Future Tense

Google’s New Logo Isn’t Just About Looks. It’s About the Web’s Future.

Google’s new logo can shift its shape in response to your actions.

Image courtesy of Google

Google unveiled a new logo on Tuesday morning, and it’s already been the subject of a slew of aesthetic critiques, including a positive review by Slate Web designer Derreck Johnson. When it comes to corporate logos, details like font and color matter, as do stylistic flourishes like an upward-tilted “e.”

But Google’s new logo isn’t just about looks. It’s about scalability and action, and it tells us a lot about the future of branding in a world of smartphones, smartwatches, GIFs, and mobile video.

As Fast Company’s Mark Wilson explains, sans serif fonts like Google’s new “product sans” are more legible than serif fonts when shrunk to fit on tiny screens, like those on Google Glass or Android Wear devices. Phablets and the HoloLens notwithstanding, the screens on which we do our computing are not likely to be getting much bigger anytime soon.

It isn’t just Google that needs to adapt its marketing to the mobile age. As other brands follow suit, serifs may be headed the way of calligraphy.

It’s also worth noting that Google’s new logo isn’t just one logo. There’s a new version of the iconic four-color, six-letter “Google” logo that appears when you visit Google.com, yes. But there’s also a new, four-color “G” that will stand in for the full word in more compact settings, like the Google app icon. (It replaces the plain blue lower-case “g” in these contexts.)

Most interestingly, as you can see in the GIF at the top of this story, Google’s logos no longer just sit there on the page. Rather, they’re built to respond to certain actions with animations that convey the type of computing that’s going on. For instance, Fast Company’s Wilson notes, when you begin a voice search:

The Google logo will morph from “Google” into the dots, which undulate like water in anticipation of your query. As you talk, the dots will become an equalizer, reacting to the sound of your vocalizations. Then when you’re done talking, the waveform become dots again, which spin as Google looks up your results. Then once the results are presented, the dots return to good old “Google” again.

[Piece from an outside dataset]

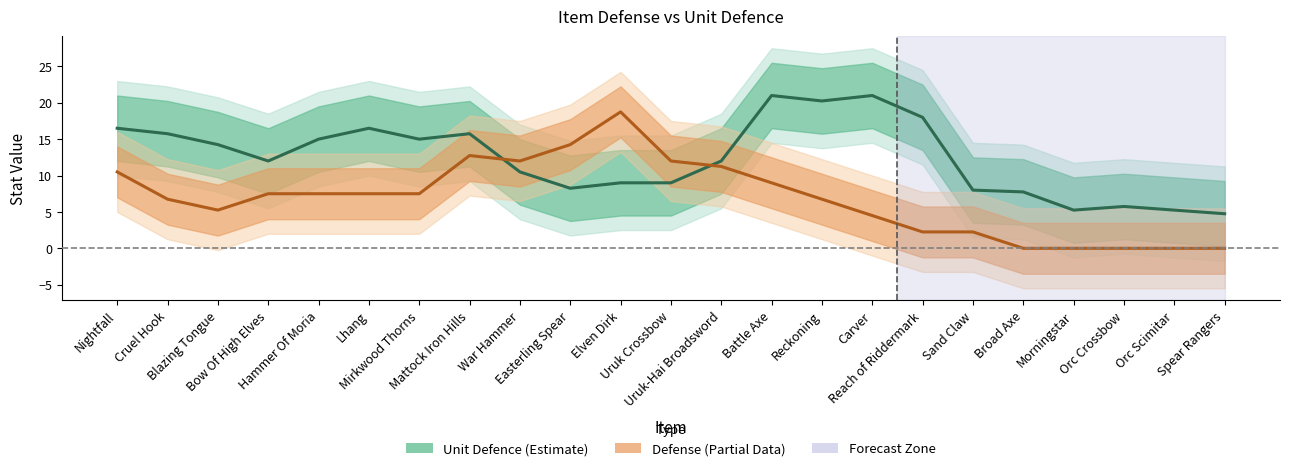

At which category does the chart reach its minimum across all series?

Broad Axe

The animation is a clever touch, and one that makes particular sense for a brand like Google whose products are fundamentally interactive. Yahoo started down this path a couple of years ago with a new logo whose exclamation point dances. Dropbox has an animated box logo that opens and closes while you wait for something to happen. Among the first to animate its logo on the Web was Netscape, whose animated “N” became a symbol of the frustration involved in waiting for a bloated browser to load.

Google’s logo change is emblematic of the Web’s broader move from static, skeuomorphic, “page”-based design to something more fluid and adaptable. For better or worse, dancing logos could become as much a fabric of the mobile Internet as responsive design and autoplay videos. (Of course, Internet companies didn’t invent the animated logo—think of Pixar’s lamp, or even MGM’s roaring lion.)

In Google’s case, the animation is meant as a visual cue that something is happening: speakers listening, cloud servers processing. But I doubt other brands will feel constrained to limit their logo-motion to such apt use cases. For advertisers, animated logos may become just another way to grab an instant of your attention in a mobile landscape where it’s more precious than ever.